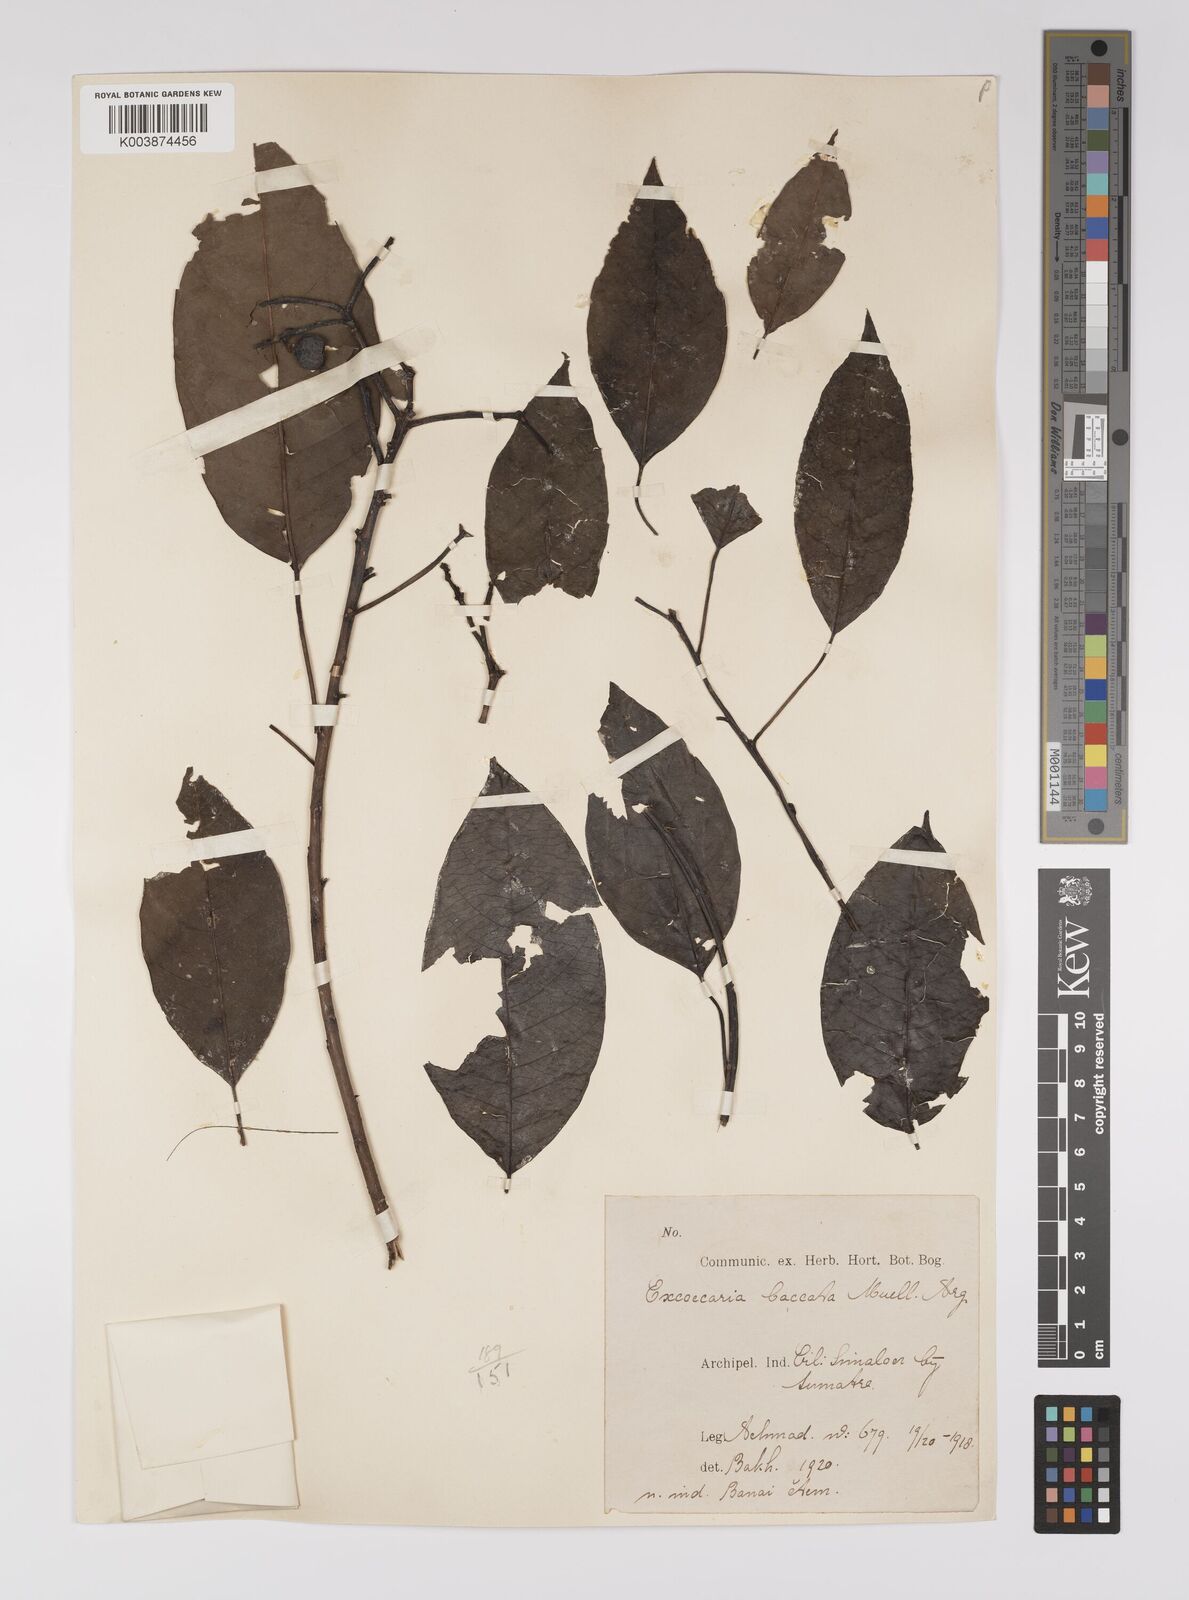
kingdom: Plantae
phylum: Tracheophyta
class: Magnoliopsida
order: Malpighiales
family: Euphorbiaceae
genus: Balakata
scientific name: Balakata baccata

◆ ◆ ◆ ◆ ◆ ◆ ◆

Set out every line from the rows above as a Markdown table with the columns Number and Line, numbering the lines in order and leaving out blank ones. Omit the pictures.

> Answer to this exercise:
| Number | Line |
|---|---|
| 1 | kingdom: Plantae |
| 2 | phylum: Tracheophyta |
| 3 | class: Magnoliopsida |
| 4 | order: Malpighiales |
| 5 | family: Euphorbiaceae |
| 6 | genus: Balakata |
| 7 | scientific name: Balakata baccata |